We’re counting down the end of the Pac-12 season with a daily look at each of the postseason awards. Today: All-Defensive team
Jordan Bachynski, Sr. Arizona State: The 7-2 center has turned shot blocking into an art form. He leads the nation with 123 blocks (4.2 pg). In the first three seasons of his career (89 games), he averaged 6.6 points, 4.3 rebounds and 2.03 blocks. This season he is at 11.2 ppg., 8.4 rpg and 4.2 bpg. Jordan has a double-double in 11 games, after entering the season with five (89 games). With 304 career blocks he is now the Pac-12 record holder, topping Anthony Cook of Arizona (278 from 1985-89). His 123 blocks this season broke break his Pac-12 season record he set last year.
Eric Moreland, Jr. Oregon State: The extraordinary thing about the 6-10 forward is he can defend every position. He’s the Beavers career leader with 176 blocks, breaking the Scott Haskin’s record of 172. Moreland is third in the Pac-12 in rebounding (9.5) and tied for third in blocked shots (1.9) in league games.

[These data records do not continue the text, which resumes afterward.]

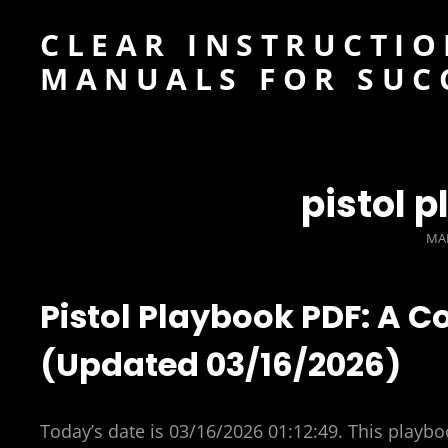
CLEAR INSTRUCTIO
MANUALS FOR SUC
pistol 
PO
MAR
ON
Pistol Playbook PDF: A 
(Updated 03/16/2026)
Today’s date is 03/16/2026 01:12:49. This playboo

He’s sixth on Oregon State’s all-time rebounding list with 700. Suspended for the first 12 games for a violation of team rules.

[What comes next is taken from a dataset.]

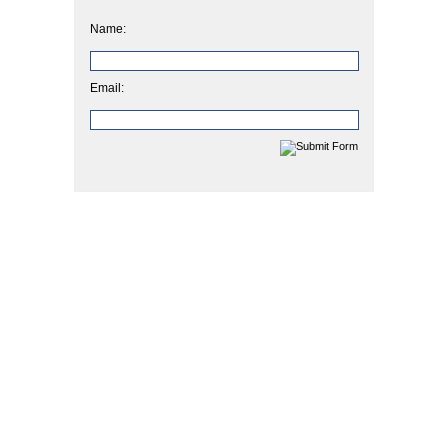
Name:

Delon Wright, Jr., Utah: In his first year with the Utes, the 6-5 junior-college transfer ranks second in the Pac-12 in steals per game (2.61), sixth in blocks (1.43) and 12th in rebounds (6.8). No other player ranks as high in conference in those categories. Wright has had at least three blocks in three of the past four games.
Nick Johnson, Jr., Arizona: The Wildcats rank fifth nationally allowing just 58.2 points per game. You can make an argument for all five Arizona starters, but Johnson gets the nod. The 6-3 guard averages just 0.6 blocks per game, but when he makes a rejection it’s usually highlight worthy. He’s very good at chasing opponents from behind and making rundown blocks. Johnson also averages 1.1 steals.
Josh Huestis, Sr., Stanford: Statistically Huestis took a step backwards in several categories, but along with Bachynski they’re the the only players who made the all-defensive team last year. The 6-7 senior forward is fifth in the conference in rebounding (8.5) and third in blocks (2.04). Huestis has 178 career blocks, which ranks first at Stanford and breaks Tim Young’s record of 167.
Others considered: California’s Tyrone Wallace, Stanford’s Anthony Brown, Arizona State’s Shaquielle McKissic, Colorado’s Wesley Gordon and Arizona’s other four starters.
Comment: Easily the most subjective of the postseason awards. Playing defense was much more difficult this season after the NCAA implemented rules negating hand-checking and allowing freer movement for offensive players in an effort to increase scoring. The rule changes partly explains why the officiating was spotty this season, especially in the Pac-12, which doesn’t have a stellar reputation in terms of its referees. Even with the rules titled to favor the offense, a few players were able to distinguish themselves on the defensive end.